Le Petit Prince cumplió, el año pasado, sesenta primaveras; no obstante, parece renovar día tras día, su camino a la inmortalidad. Es cierto que por ese vicio de los hombres denominado guerra, no pudo publicarse en su idioma original sino tres años luego de salir en inglés. Desde aquel entonces, esta pequeña gran obra, inclasificable, se ha convertido en un verdadero fenómeno literario. Ha traspasado todo tipo de líneas ilusorias, ha trascendido idiomas y culturas heterogéneas (se ha transformado, por citar un ejemplo, en la primera traducción de un libro laico a la lengua toba: etnia aborigen argentina, históricamente cerrada a todo influjo externo), se ha erigido en la obra más vendida de la literatura francesa, y, por ende, en unos de los libros más leídos en todo el mundo.

Como ha sucedido en tantas oportunidades (pienso inmediatamente en Arthur Conan Doyle), el nombre del autor de esta leyenda no siempre es conocido, a pesar de que tantos nos hemos deleitado con su libro y hemos apreciado sus ilustraciones. Antoine de Saint Exupéry, y esto es un pequeño orgullo personal, residió por algunos meses en un castillo ubicado en las afueras de mi ciudad de origen. Su primer viaje como piloto lo trajo a la Argentina, donde vivió finalmente dos años. Prometió volver, dado que quedó encantado con esta región del mundo. No pudo ser. Murió en plena misión aérea, cerca de Córcega, en la Segunda Guerra Mundial. Al respecto de sus prácticas como piloto, recomiendo también su libro Pilote de Guerre, donde narra las dramáticas situaciones que le tocaron padecer.

Le Petit Prince es, para mí, el libro más hermoso que, en todo este tiempo que llevo aquí, me ha tocado leer. Por eso, a modo de imperativo categórico, regreso a sus delicadas páginas, cada vez que experimento una suerte de olvido crónico (de su contenido) en mi experiencia cotidiana.
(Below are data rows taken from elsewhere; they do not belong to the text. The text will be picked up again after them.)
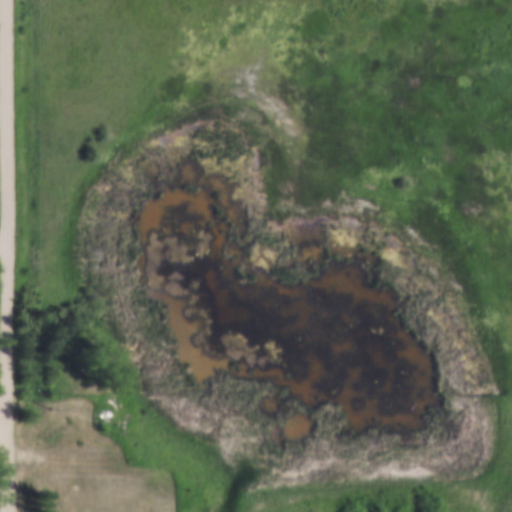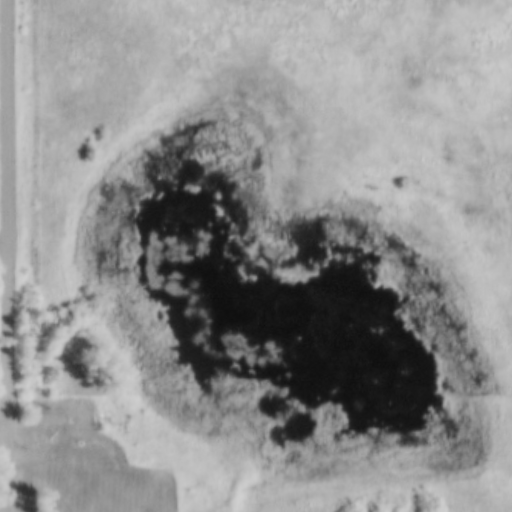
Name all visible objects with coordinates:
road: (8, 256)
building: (51, 430)
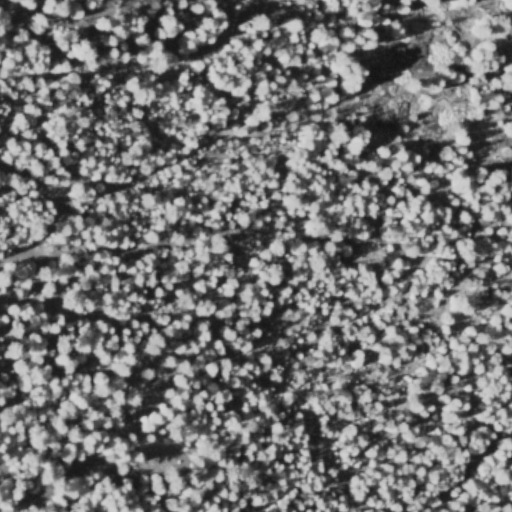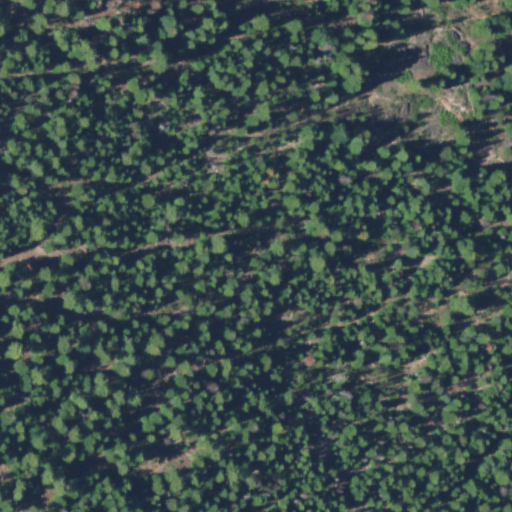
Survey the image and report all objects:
road: (511, 0)
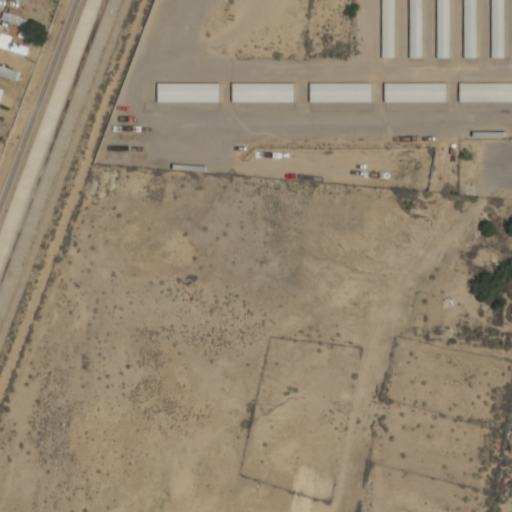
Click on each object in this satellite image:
building: (15, 16)
building: (387, 28)
building: (388, 28)
building: (415, 28)
building: (415, 28)
building: (442, 28)
building: (443, 28)
building: (469, 28)
building: (470, 28)
building: (497, 28)
building: (497, 28)
building: (11, 41)
building: (13, 44)
building: (9, 71)
building: (8, 72)
building: (187, 91)
building: (188, 91)
building: (340, 91)
building: (415, 91)
building: (415, 91)
building: (485, 91)
building: (485, 91)
building: (262, 92)
building: (262, 92)
building: (340, 92)
building: (6, 99)
building: (6, 100)
road: (37, 101)
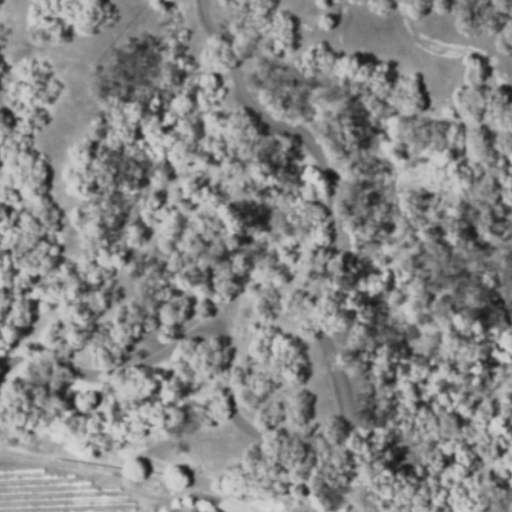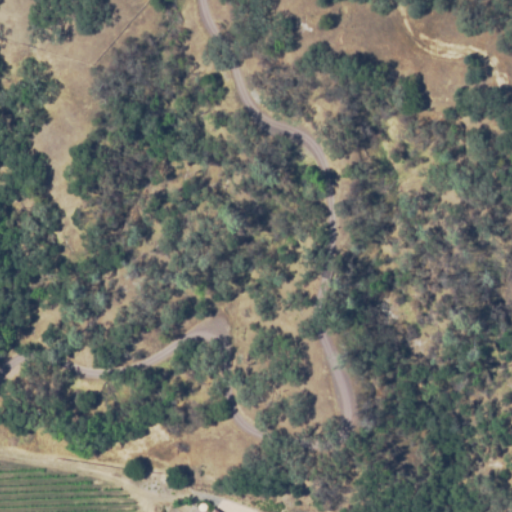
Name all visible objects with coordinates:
road: (357, 426)
building: (203, 507)
building: (209, 510)
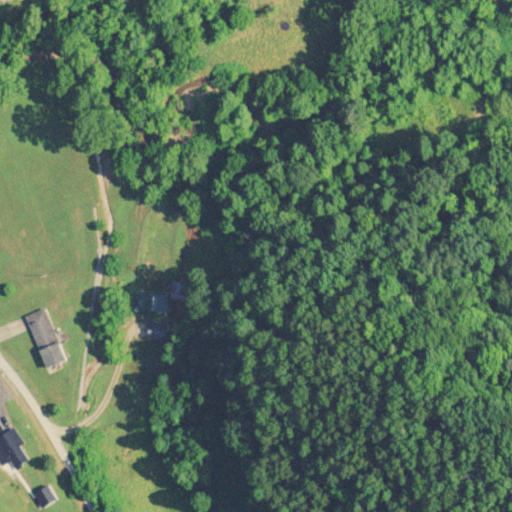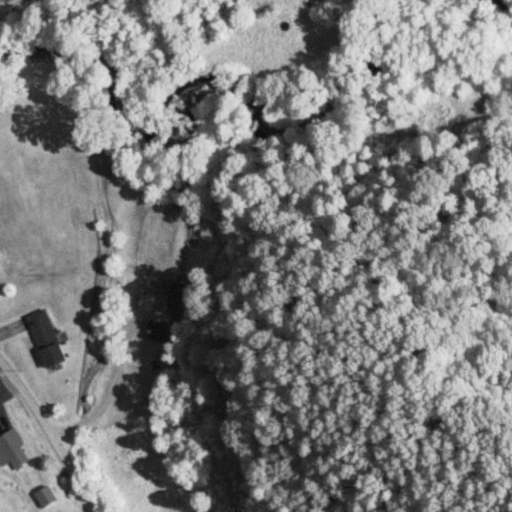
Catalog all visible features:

Entonces, descubro que allí siguen el rey con su ambición, el vanidoso con su egoísmo, el borracho con su desidia, el hombre de negocios con su avaricia y el geógrafo con su fanatismo; pero también, y éste es el más hermoso de los regalos, me gusta pensar que el principito sigue allá, en su planeta, vigilando a su cordero, arrancando los baobabs de entre los rosales, deshollinado los dos volcanes en actividad pero también el extinguido (¡no se sabe nunca!), protegiendo todas las noches a su flor y contemplando cada puesta de sol.